Covering the Goulburn and Murray valleys

Denim jeans help save Deniliquin snake bite victim

Amanda Wilson was bitten by a brown snake, but her jeans helped limit the venom injected.

November 14, 2012 1:05pm

Amanda Wilson is on the mend after being bitten by a brown snake.

A regular evening stroll with her pet dogs turned into a medical emergency for Deniliquin’s Amanda Wilson last week.

Miss Wilson was on her property, 30km from Deniliquin, when she was bitten by a brown snake on Wednesday.

At first she didn’t realise she had been bitten. It was about 20 minutes later, when some of the symptoms took hold, when Miss Wilson eventually found the puncture wounds on her leg.

‘‘I was walking the dogs like I normally do, and I didn’t realise straight away.

‘‘I have been seeing snakes around and on this day I saw one go right and thought ‘that was close’.

‘‘Usually the dogs see them first and then we can avoid them.

‘‘I felt something on my leg, but I thought I had just scraped one of the bushes.’’

Miss Wilson said she went inside and about 15 minutes later started having trouble breathing which, at first, she thought was asthma.

‘‘But then I started to get a headache, so I took some Neurofen, and then I started getting really hot,’’ she said.

‘‘I was rolling up the legs of my jeans when I noticed the bite.
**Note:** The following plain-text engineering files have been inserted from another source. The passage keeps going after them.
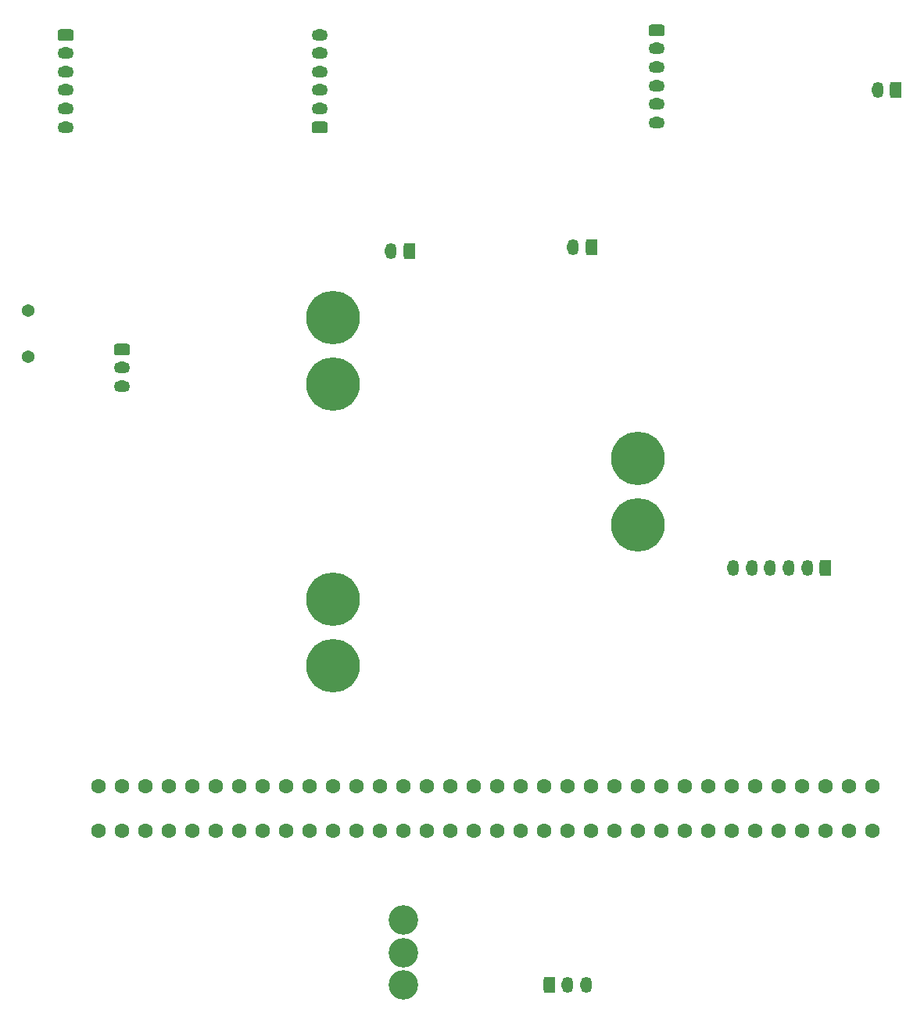
<source format=gbr>
%TF.GenerationSoftware,KiCad,Pcbnew,8.0.4*%
%TF.CreationDate,2025-03-15T02:49:38-04:00*%
%TF.ProjectId,erie_rov_connector_board,65726965-5f72-46f7-965f-636f6e6e6563,rev?*%
%TF.SameCoordinates,Original*%
%TF.FileFunction,Soldermask,Bot*%
%TF.FilePolarity,Negative*%
%FSLAX46Y46*%
G04 Gerber Fmt 4.6, Leading zero omitted, Abs format (unit mm)*
G04 Created by KiCad (PCBNEW 8.0.4) date 2025-03-15 02:49:38*
%MOMM*%
%LPD*%
G01*
G04 APERTURE LIST*
G04 Aperture macros list*
%AMRoundRect*
0 Rectangle with rounded corners*
0 $1 Rounding radius*
0 $2 $3 $4 $5 $6 $7 $8 $9 X,Y pos of 4 corners*
0 Add a 4 corners polygon primitive as box body*
4,1,4,$2,$3,$4,$5,$6,$7,$8,$9,$2,$3,0*
0 Add four circle primitives for the rounded corners*
1,1,$1+$1,$2,$3*
1,1,$1+$1,$4,$5*
1,1,$1+$1,$6,$7*
1,1,$1+$1,$8,$9*
0 Add four rect primitives between the rounded corners*
20,1,$1+$1,$2,$3,$4,$5,0*
20,1,$1+$1,$4,$5,$6,$7,0*
20,1,$1+$1,$6,$7,$8,$9,0*
20,1,$1+$1,$8,$9,$2,$3,0*%
G04 Aperture macros list end*
%ADD10RoundRect,0.264583X-0.610417X0.370417X-0.610417X-0.370417X0.610417X-0.370417X0.610417X0.370417X0*%
%ADD11O,1.750000X1.270000*%
%ADD12RoundRect,0.264583X0.370417X0.610417X-0.370417X0.610417X-0.370417X-0.610417X0.370417X-0.610417X0*%
%ADD13O,1.270000X1.750000*%
%ADD14C,5.800000*%
%ADD15C,1.371600*%
%ADD16RoundRect,0.264583X-0.370417X-0.610417X0.370417X-0.610417X0.370417X0.610417X-0.370417X0.610417X0*%
%ADD17C,1.600200*%
%ADD18C,3.200000*%
%ADD19RoundRect,0.264583X0.610417X-0.370417X0.610417X0.370417X-0.610417X0.370417X-0.610417X-0.370417X0*%
G04 APERTURE END LIST*
D10*
%TO.C,J9*%
X18500000Y52500000D03*
D11*
X18500000Y50500000D03*
X18500000Y48500000D03*
X18500000Y46500000D03*
X18500000Y44500000D03*
X18500000Y42500000D03*
%TD*%
D12*
%TO.C,J14*%
X36830000Y-5715000D03*
D13*
X34830000Y-5715000D03*
X32830000Y-5715000D03*
X30830000Y-5715000D03*
X28830000Y-5715000D03*
X26830000Y-5715000D03*
%TD*%
D12*
%TO.C,J11*%
X11500000Y29000000D03*
D13*
X9500000Y29000000D03*
%TD*%
D14*
%TO.C,J2*%
X-16510000Y21380000D03*
X-16510000Y14180000D03*
%TD*%
D15*
%TO.C,C1*%
X-49530000Y22153250D03*
X-49530000Y17153250D03*
%TD*%
D12*
%TO.C,J10*%
X44450000Y46000000D03*
D13*
X42450000Y46000000D03*
%TD*%
D16*
%TO.C,J6*%
X6890000Y-50800000D03*
D13*
X8890000Y-50800000D03*
X10890000Y-50800000D03*
%TD*%
D17*
%TO.C,J1*%
X-41910000Y-29324300D03*
X-39370000Y-29324300D03*
X-36830000Y-29324300D03*
X-34290000Y-29324300D03*
X-31750000Y-29324300D03*
X-29210000Y-29324300D03*
X-26670000Y-29324300D03*
X-24130000Y-29324300D03*
X-21590000Y-29324300D03*
X-19050000Y-29324300D03*
X-16510000Y-29324300D03*
X-13970000Y-29324300D03*
X-11430000Y-29324300D03*
X-8890000Y-29324300D03*
X-6350000Y-29324300D03*
X-3810000Y-29324300D03*
X-1270000Y-29324300D03*
X1270000Y-29324300D03*
X3810000Y-29324300D03*
X6350000Y-29324300D03*
X8890000Y-29324300D03*
X11430000Y-29324300D03*
X13970000Y-29324300D03*
X16510000Y-29324300D03*
X19050000Y-29324300D03*
X21590000Y-29324300D03*
X24130000Y-29324300D03*
X26670000Y-29324300D03*
X29210000Y-29324300D03*
X31750000Y-29324300D03*
X34290000Y-29324300D03*
X36830000Y-29324300D03*
X39370000Y-29324300D03*
X41910000Y-29324300D03*
X41910000Y-34175700D03*
X39370000Y-34175700D03*
X36830000Y-34175700D03*
X34290000Y-34175700D03*
X31750000Y-34175700D03*
X29210000Y-34175700D03*
X26670000Y-34175700D03*
X24130000Y-34175700D03*
X21590000Y-34175700D03*
X19050000Y-34175700D03*
X16510000Y-34175700D03*
X13970000Y-34175700D03*
X11430000Y-34175700D03*
X8890000Y-34175700D03*
X6350000Y-34175700D03*
X3810000Y-34175700D03*
X1270000Y-34175700D03*
X-1270000Y-34175700D03*
X-3810000Y-34175700D03*
X-6350000Y-34175700D03*
X-8890000Y-34175700D03*
X-11430000Y-34175700D03*
X-13970000Y-34175700D03*
X-16510000Y-34175700D03*
X-19050000Y-34175700D03*
X-21590000Y-34175700D03*
X-24130000Y-34175700D03*
X-26670000Y-34175700D03*
X-29210000Y-34175700D03*
X-31750000Y-34175700D03*
X-34290000Y-34175700D03*
X-36830000Y-34175700D03*
X-39370000Y-34175700D03*
X-41910000Y-34175700D03*
%TD*%
D14*
%TO.C,J4*%
X16510000Y6140000D03*
X16510000Y-1060000D03*
%TD*%
D18*
%TO.C,J5*%
X-8890000Y-43815000D03*
X-8890000Y-47315000D03*
X-8890000Y-50815000D03*
%TD*%
D10*
%TO.C,J7*%
X-45500000Y52000000D03*
D11*
X-45500000Y50000000D03*
X-45500000Y48000000D03*
X-45500000Y46000000D03*
X-45500000Y44000000D03*
X-45500000Y42000000D03*
%TD*%
D12*
%TO.C,J12*%
X-8255000Y28575000D03*
D13*
X-10255000Y28575000D03*
%TD*%
D19*
%TO.C,J8*%
X-18000000Y42000000D03*
D11*
X-18000000Y44000000D03*
X-18000000Y46000000D03*
X-18000000Y48000000D03*
X-18000000Y50000000D03*
X-18000000Y52000000D03*
%TD*%
D14*
%TO.C,J3*%
X-16510000Y-9100000D03*
X-16510000Y-16300000D03*
%TD*%
D10*
%TO.C,J13*%
X-39370000Y17970000D03*
D11*
X-39370000Y15970000D03*
X-39370000Y13970000D03*
%TD*%
M02*

</source>
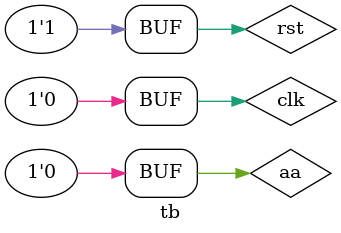
<source format=v>
/*
finite state machine----FSM
testbench file for Detector110.v
有限状态机的实例
2012/05/22
Iverilog + GTKWave on linux
*/

`timescale 1ns/100ps

module tb;
    reg aa, clk, rst;
    wire ww;
    Detector110 tb(aa, clk, rst, ww);
    
    initial begin
        $dumpfile("wave.lxt2");
        $dumpvars(0, tb);
    end
    initial
        begin
            aa = 0;
            clk = 0;
            rst = 1;
        end
    
    initial
        repeat (44) #7 clk = ~clk;
    
    initial
        repeat (15) #23 aa = ~aa;
    
    initial
        begin
            #31 rst = 1;
            #23 rst = 0;
        end
    
    always @ (ww)
        if(ww == 1)
            $display("A 1 was detector on w at time = %t,",$time);
            

endmodule
</source>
‘‘It was on the side of my calf. I bandaged it up using a ruler as a splint, and off I went.’’

Given the bite had occurred almost half an hour earlier, Miss Wilson drove herself to Echuca Hospital for treatment.

As her symptoms were ‘‘pretty mild’’ she did not require any anti-venom, but she was put on a drip and kept under observation for about five hours.

‘‘I’m exceptionally lucky,’’ she said.

‘‘If it had been a bigger snake, hit me a lot harder or if I hadn’t been wearing denim, things could have been much worse.’’


Deniliquin Ambulance paramedic and local first aid instructor Bob Crampton said contrary to popular belief, snake bites are quite uncommon in the local area.

‘‘We’d normally get less than one a year, but then not all people call the ambulance,’’ he said.

Mr Crampton said while brown snakes are potentially deadly, there is no reason for people to panic if they are bitten.

‘‘The way Australian snakes are, you usually have oodles of time to get to the hospital before anything turns too nasty.

‘‘And another good thing is the way their fangs form, so if you are wearing jeans much of the poison is absorbed by the material.

‘‘That’s why it’s always a good idea to wear long pants and socks if you plan on going for a walk.

‘‘If you do get bitten, if you have a bandage, you should start by wrapping directly over the bite, working your way down the limb and then back up as far as you can go (to stop the movement of venom through the body).

‘‘And you should call the ambulance of course.’’

Mr Crampton said hospitals are able to test the venom on your skin to determine the appropriate anti-venom, so said it is best not to wash the area around the bite before seeking treatment.

Symptoms of a brown snake bite are most commonly nausea and vomiting.

Mr Crampton said bite victims may also become progressively sweaty and experience a rapid but weak pulse.

Other symptoms are breathing difficulties, blurred vision, drooping eyelids, difficulty swallowing and speaking, abdominal pain, headaches and, in extreme cases, the victim may collapse and go into a coma.

If you need urgent medical attention, please phone Triple Zero (000).